═══ Data extracts ═══
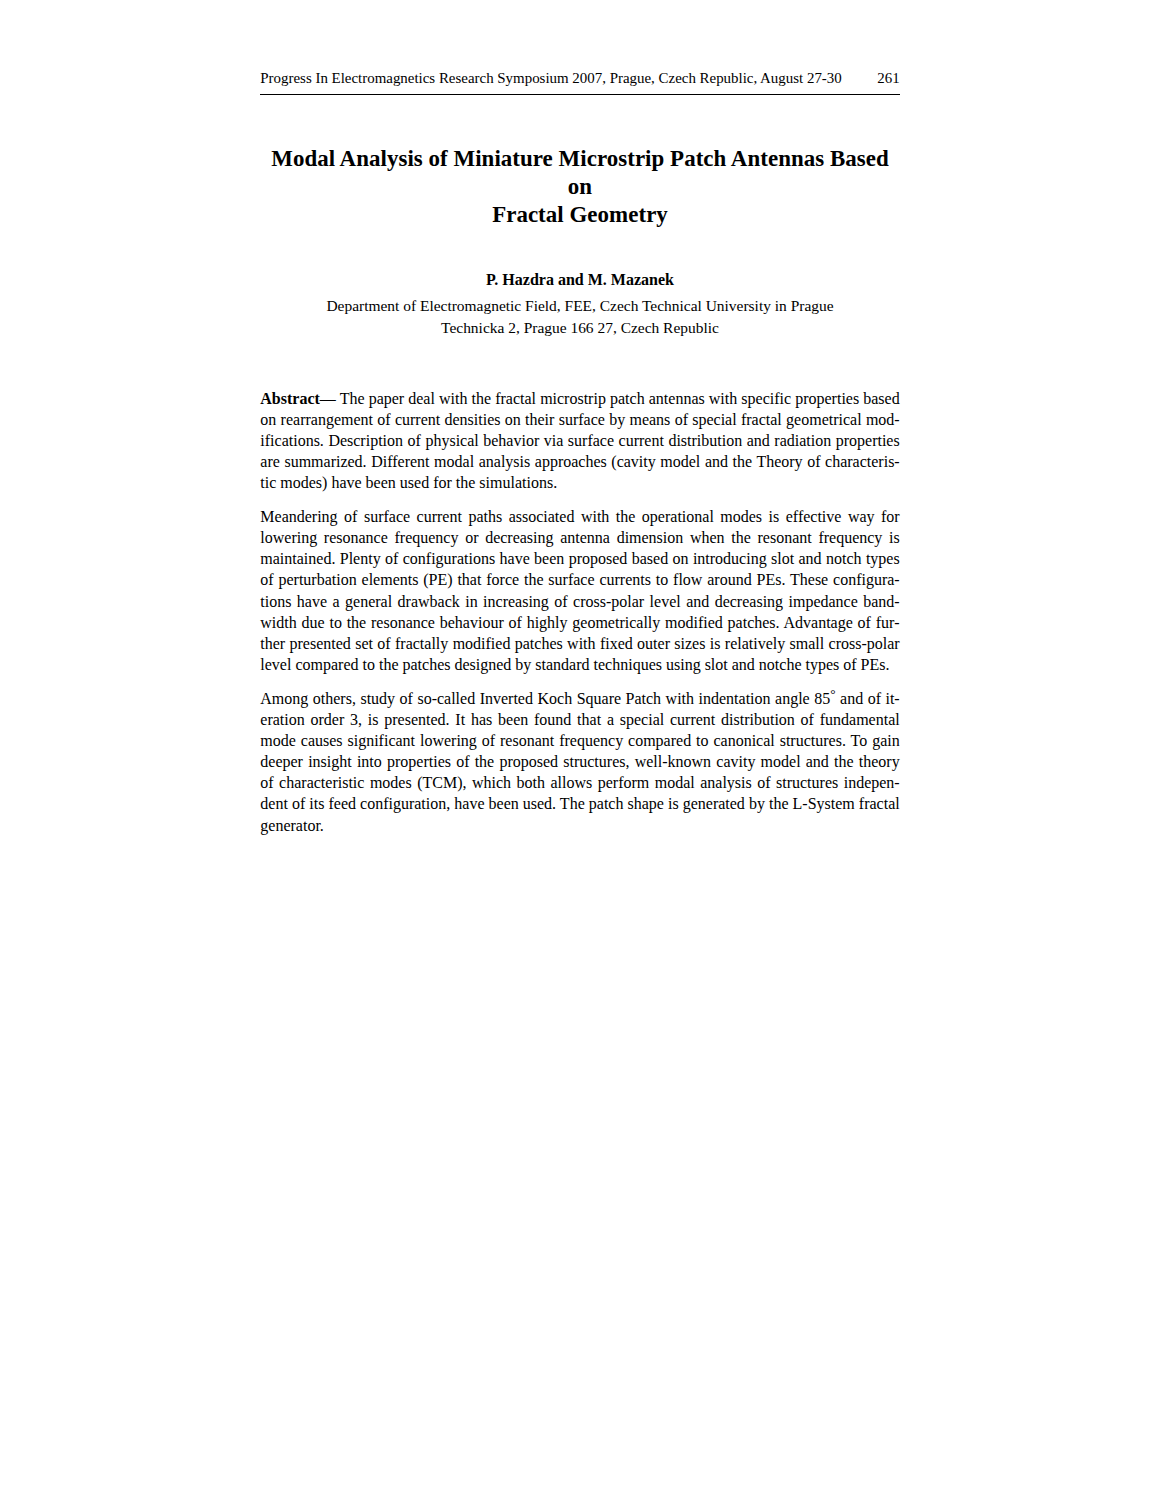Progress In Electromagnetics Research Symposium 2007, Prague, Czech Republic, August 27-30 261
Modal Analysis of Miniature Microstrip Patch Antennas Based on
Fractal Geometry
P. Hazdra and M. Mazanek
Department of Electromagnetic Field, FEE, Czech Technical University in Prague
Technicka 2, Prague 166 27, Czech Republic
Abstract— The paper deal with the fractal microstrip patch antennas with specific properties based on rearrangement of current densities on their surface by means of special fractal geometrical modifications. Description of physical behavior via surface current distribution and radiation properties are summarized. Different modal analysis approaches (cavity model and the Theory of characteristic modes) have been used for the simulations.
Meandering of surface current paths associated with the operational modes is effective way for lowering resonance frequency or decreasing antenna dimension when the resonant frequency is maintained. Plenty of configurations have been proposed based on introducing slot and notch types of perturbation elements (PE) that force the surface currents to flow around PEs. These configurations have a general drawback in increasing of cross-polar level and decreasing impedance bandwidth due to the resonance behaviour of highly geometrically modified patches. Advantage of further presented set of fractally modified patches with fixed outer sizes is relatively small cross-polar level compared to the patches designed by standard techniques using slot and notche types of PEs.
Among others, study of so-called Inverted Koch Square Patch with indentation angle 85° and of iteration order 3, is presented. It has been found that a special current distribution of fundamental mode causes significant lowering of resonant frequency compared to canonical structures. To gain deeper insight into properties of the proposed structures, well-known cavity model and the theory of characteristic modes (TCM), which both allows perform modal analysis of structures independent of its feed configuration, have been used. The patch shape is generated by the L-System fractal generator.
═══
═══ Data extracts ═══
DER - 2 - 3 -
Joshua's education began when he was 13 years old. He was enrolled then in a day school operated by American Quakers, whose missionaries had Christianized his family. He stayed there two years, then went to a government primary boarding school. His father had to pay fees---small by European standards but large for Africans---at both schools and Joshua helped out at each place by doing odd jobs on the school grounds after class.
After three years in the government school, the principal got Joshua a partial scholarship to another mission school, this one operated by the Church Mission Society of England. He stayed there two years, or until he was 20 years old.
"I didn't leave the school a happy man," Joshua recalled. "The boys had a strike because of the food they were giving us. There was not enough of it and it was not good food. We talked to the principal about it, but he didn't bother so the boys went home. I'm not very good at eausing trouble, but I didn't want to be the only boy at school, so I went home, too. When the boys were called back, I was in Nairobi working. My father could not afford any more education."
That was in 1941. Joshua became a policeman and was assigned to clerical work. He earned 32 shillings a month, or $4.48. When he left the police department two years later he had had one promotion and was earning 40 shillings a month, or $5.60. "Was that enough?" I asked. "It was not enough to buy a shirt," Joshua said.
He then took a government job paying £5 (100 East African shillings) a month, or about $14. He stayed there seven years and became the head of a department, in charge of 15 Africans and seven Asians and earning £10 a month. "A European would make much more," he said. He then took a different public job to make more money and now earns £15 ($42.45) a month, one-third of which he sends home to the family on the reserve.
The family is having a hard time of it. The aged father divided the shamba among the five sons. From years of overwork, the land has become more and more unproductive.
═══
◆ Problem to work on:
Give only a number: how many lines of the data hold the string "shillings"?

◆ Answer section:
2